Red Hat is hiring for a new Fedora role
Red Hat is hiring for a new full-time role supporting the Fedora Project. The job listing (replicated below) is open now, and if you are interested, you can apply online.
About the job
Red Hat’s Linux Integration Team is looking for a Fedora Operations Architect. In this new role, you will work as a member of the Fedora Council, the project’s top-level governance and leadership body, to coordinate and execute key strategic initiatives. You will also work with internal and external stakeholders and the community-elected Fedora Engineering Steering Committee to guide technical changes in the Fedora Linux distribution and coordinate with RHEL engineers and product managers on the impact of these changes. As Fedora Operations Architect, you will analyze Fedora processes and programs for measurable impact, and develop new practices to reduce complexity and improve outcomes in making open source innovation available to Fedora users and to Fedora’s downstream distributions. Successful applicants for this remote-flexible role must reside in a state or country where Red Hat is registered to do business.
What you will do
- As a member of the Fedora Council, work with other Council members and the community to advance strategic initiatives
- Use communication and coordination skills to drive an effective Change process in Fedora that avoids or mitigates surprises, and delivers desirable, innovative results into Fedora Linux and Red Hat Enterprise Linux
- Maintain Fedora release cadence so that it aligns with the Red Hat Enterprise Linux needs
- Evaluate and improve technical and social processes across the project
- Provide status reports and communications to the Fedora Community
- Participate in relevant community teams as an ongoing stakeholder
What you will bring
- Extensive experience with the Fedora Project or a comparable open source community
- Experience with software development and open source developer communities; understanding of development processes
- Demonstrated ability in organizing complex projects with multiple interests and diverse stakeholders
- Ability to lead teams through empathy, inspiration, and persuasion with multiple cross-organizational groups that span the globe
- Outstanding organizational skills; ability to prioritize tasks matching short and long-term goals and focus on the tasks of high priority
- Experience motivating and respecting capacity-limited volunteers and associates across teams and companies
- Exceptional English language communication abilities in both written and verbal forms
Obvious question: What’s the difference between this new FOA thing and the old FPgM?
The intention is to cover some of the same space, but with more explicit focus on change management and on process and less on schedule and status reporting. In some ways, there was always a mismatch between what the role means to Fedora and some aspects of (or approaches to) program management at Red Hat. While it certainly wouldn’t have been my choice to do it this way, this gives us a chance to address that.

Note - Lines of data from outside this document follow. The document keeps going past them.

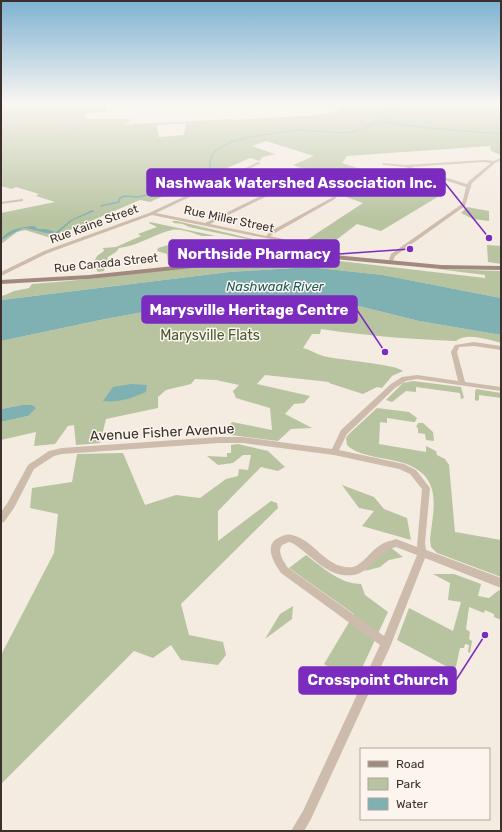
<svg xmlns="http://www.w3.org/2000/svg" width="502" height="832" font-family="Rubik,sans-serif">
	<rect width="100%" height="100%" fill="#f4ebe1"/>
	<path fill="#b8c4a0" d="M1 103H108L106 112 86 113 85 119H130L129 122 121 126 156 124 159 137 184 135 186 123 317 115 337 111 338 106 336 103H501V155L491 151 490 146 347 156 342 163 441 195 381 231 357 224 318 254 307 253 299 245 363 203 335 193 348 186 293 165 314 156 266 141 252 146 275 154 263 157 259 161 250 158 150 202 140 200 51 238 25 230 17 232 1 244V213L55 202 36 196 39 194 16 187 12 189 1 186Z
		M467 207 489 211V221L473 219 461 213Z
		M172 221H177L253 239 251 240 189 227 183 224 174 223Z
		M150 222 216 236C212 236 207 236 203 236 194 234 181 228 172 230 154 234 138 246 119 248L116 252 108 257 104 271 98 272 93 264 97 256 104 251 103 248 116 247 141 236 138 234 157 227 149 223Z
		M175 243 179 244V252L184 254 177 256V259L184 262 168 265 167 254 157 251 158 248Z
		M487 245 501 246V264L488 262Z
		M331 260 485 278V275L437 269 501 271V298L383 275 309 267 229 272 1 300V296L5 295 14 291 29 288 32 284C132 277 231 257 331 260Z
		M293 298 346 303 419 321 501 335V343C488 340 467 332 456 341 410 339 367 336 321 329L320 334H312L303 348C310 350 317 354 323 356 338 360 395 364 403 371L392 376 382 388 377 387 363 394 329 383V382L265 375 257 384 310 396 304 403 294 404 285 414 312 428 291 429 278 441 223 434 232 422 272 430 270 408 236 398 233 391 239 385 216 380 195 379 191 384 166 390 158 397V408L106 419 100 443 76 445 74 425 68 426 55 444 34 446 36 432 1 440V422L28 416 22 405 1 409V341L110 318 212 300Z
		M413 381 461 387 464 398 461 399 460 393 416 387V392L406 391 392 402 386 400 403 383Z
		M476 389 501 393V398L479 395V400L477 401 475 400V392Z
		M377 408 409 412 417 418 415 422H413L387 418V423L380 422 379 444 426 452V446L436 451 437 455 445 459 449 465 455 532 501 540V577L437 553 431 547 430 540C433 510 443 480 409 465 399 461 386 459 375 457 365 454 355 453 347 445L346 438 349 434Z
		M418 423H423L433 432 434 441 426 440 425 434 418 433V428L416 427Z
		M238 444 268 451 285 467 278 471 261 467 218 511V541L271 501 277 503 278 508 181 604 189 635 223 642 226 655 218 665 181 660 171 645 153 658 134 651 1 784V655L54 553 58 514 30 508 32 488 72 482 77 454 123 453 145 505 176 495 200 498 226 479 238 476 239 469 248 470 251 455H243L233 463 218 465 207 456 227 457V453H231V445Z
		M342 485 374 497 384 509 407 518 411 540 362 526 374 511 359 508Z
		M390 547 403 557 389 560 380 567 365 571 379 553Z
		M306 555C322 567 340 584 361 584L365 595 388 612 355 683 324 664 354 614 289 568Z
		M433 574H454L481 584 478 596 489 598 499 590 501 591V620L494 617V614L485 610 484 613 469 607 466 629 470 632 469 639 472 641 470 653 468 652 469 645 465 644 464 648H460L455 671 397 640 409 608 453 631 461 602 448 600 450 583Z
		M293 606 292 619 265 639 280 614Z"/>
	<path fill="#7fb0b2" d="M92 210 95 211 73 220 58 233H46L30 229 23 228 1 240C7 229 22 227 34 226L38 229H46L56 232 71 220Z
		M309 267 383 275 501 298V335L419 321 346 303 293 298H271L212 300 110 318 1 341V300L229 272Z
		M131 384 147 385 146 392C132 398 118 403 103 401L113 387Z
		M22 405H32L36 408 28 416 1 422V409Z"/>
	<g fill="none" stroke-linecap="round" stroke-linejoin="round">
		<path stroke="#7fb0b2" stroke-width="1" d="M389 121 381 115V112L397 111 396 106 401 103
			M210 163 212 156 215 151 230 142 250 137 297 130 346 133 364 129 378 121 428 128 501 134"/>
		<path stroke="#7fb0b2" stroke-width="1.5" d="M101 206 119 202V199L124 196 138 197 185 187 198 177 210 171V162"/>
		<path fill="#cdbbac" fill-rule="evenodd" d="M233 119 232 121 1 133V131Z
			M501 158V160L495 163 472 183 465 206 395 256 392 263H388V262L391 254 462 204 466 187 405 167 383 165 382 163 405 165 484 160 494 161ZM484 162 491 163 469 181 467 184 411 167Z
			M258 162 261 163 156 213 205 223 294 180 279 175V173H280L333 191 338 195 335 199 275 233 270 236 283 239 293 245 295 258 291 257 289 247 280 241 152 215 48 253 1 276V272L44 251 149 213ZM298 181 331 193 334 195 333 197 271 231 266 236 210 224Z
			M22 199H23V201L1 204V202Z
			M474 342 501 346V350L474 346 459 347 457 352 465 382 501 387V391L417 379 406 381 395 388 347 434 339 450 404 464 416 470 430 488 425 543 426 550 501 578V588L425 558 390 647 311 819 304 831H291L303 811 380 645 281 573C273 562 263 544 280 537 284 535 288 534 292 535 315 540 326 570 353 567 362 565 371 551 379 546 384 542 390 541 396 539L417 547 422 489 410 474 399 469 334 455 243 443H219L62 454 54 456 34 469 14 508 4 522 1 523V512L8 502 28 465 49 451 62 448 219 437H243L332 449 341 430 391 384 402 377 417 375 458 381 451 352 455 345ZM289 542C294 543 298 547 302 550 317 562 332 578 353 575 370 573 378 552 396 547L417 555 384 636 287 567C283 560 277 552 282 545Z"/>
		<path fill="#a18a7d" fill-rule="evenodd" d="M277 255H334L441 265 501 266V270L441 269 334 259H277L89 279 1 284V280L89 275Z"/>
	</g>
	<linearGradient id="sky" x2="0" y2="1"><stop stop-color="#7eb2d2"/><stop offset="0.47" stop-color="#faf6f2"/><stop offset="1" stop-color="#faf6f2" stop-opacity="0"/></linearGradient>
	<rect width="502" height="220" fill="url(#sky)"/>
	<g text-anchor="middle" stroke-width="3" stroke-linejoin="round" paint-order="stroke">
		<g font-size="12" fill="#3b302b" stroke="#fbf5ee">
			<text transform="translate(229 219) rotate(12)" y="4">Rue Miller Street</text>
			<text transform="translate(94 224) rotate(-20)" y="4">Rue Kaine Street</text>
			<text transform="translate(106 263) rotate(-6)" y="4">Rue Canada Street</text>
		</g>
		<g font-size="13" font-style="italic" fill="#1f5a5e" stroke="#fbf5ee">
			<text x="275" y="291">Nashwaak River</text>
		</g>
		<g font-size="14" fill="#4a5a2e" stroke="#fbf5ee">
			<text x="210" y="340">Marysville Flats</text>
		</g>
		<g font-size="14" fill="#3b302b" stroke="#fbf5ee">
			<text transform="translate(162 432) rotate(-3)" y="5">Avenue Fisher Avenue</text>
		</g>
	</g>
	<path fill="none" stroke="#7b2cbf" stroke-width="1.5" d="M489 238L445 183M410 249L339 254M385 352L357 310M485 635L456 680"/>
	<g fill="#7b2cbf" stroke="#fbf5ee" stroke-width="1.5">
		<circle cx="489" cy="238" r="4"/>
		<circle cx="410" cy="249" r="4"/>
		<circle cx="385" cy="352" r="4"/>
		<circle cx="485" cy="635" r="4"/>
	</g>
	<g fill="#7b2cbf" stroke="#7b2cbf" stroke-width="1.5">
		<rect x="147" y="169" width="298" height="27" rx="4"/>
		<rect x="169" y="240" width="170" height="27" rx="4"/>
		<rect x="142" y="296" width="215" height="27" rx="4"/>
		<rect x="299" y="667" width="157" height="27" rx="4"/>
	</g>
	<g font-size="15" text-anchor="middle" font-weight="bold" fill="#fff">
		<text x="296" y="188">Nashwaak Watershed Association Inc.</text>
		<text x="254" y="259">Northside Pharmacy</text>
		<text x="249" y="315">Marysville Heritage Centre</text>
		<text x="378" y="685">Crosspoint Church</text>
	</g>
	<rect width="502" height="832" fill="none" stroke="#3b302b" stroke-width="4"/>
	<rect x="360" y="748" width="130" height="72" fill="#fbf5ee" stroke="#aea6a0"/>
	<rect x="368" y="761" width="20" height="6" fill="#a18a7d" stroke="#aea6a0"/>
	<text x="396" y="768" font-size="12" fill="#3b302b">Road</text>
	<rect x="368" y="778" width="20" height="12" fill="#b8c4a0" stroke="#aea6a0"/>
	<text x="396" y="788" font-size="12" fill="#3b302b">Park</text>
	<rect x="368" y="798" width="20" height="12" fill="#7fb0b2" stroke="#aea6a0"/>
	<text x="396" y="808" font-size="12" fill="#3b302b">Water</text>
</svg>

Also, from a practical standpoint, instead of reporting into Red Hat’s distinct Program Management organization, it will report into the Linux organization — to me, in fact.
@mattdm I believe this would be open to folks in Colorado since Red Hat has an office there, but I don’t see the salary range posted; it’s a Colorado state law that the salary range has to be included in job listings (Equal Pay for Equal Work Act, Part 2: https://cdle.colorado.gov/equalpaytransparency).
I’d like to send this to some folks in Colorado but I know that would be the first question raised. Is that something that can be added to the listing?
You may be overestimating the amount of time I spent on “schedule and status reporting”. For what it’s worth, my 5 years in the role looked very little like what my colleagues working on RHEL did.
Yes, that’s what I mean — this should have more explicit alignment between the actual job and the nominal position.
Did some volunteers show up yet?
I wonder if it is possible to decentralize this stuff?
Where is the list of strategic initiatives?
Do initiatives has a (GitLab) tracker deployed? (one for all, or one for each)
What Changes are required?
What goes wrong?
What are the needs?
Not sure if this stuff is actionable. Like these processes - are they documented anywhere? The first thing this architect should do is to draw a lot of diagrams. Right now even the packaging process doesn’t have a diagram with all these koji/shmoji and friends. No transparency in mirror state and sync. No transparency into community health. Funding. Etc. A lot of diagrams.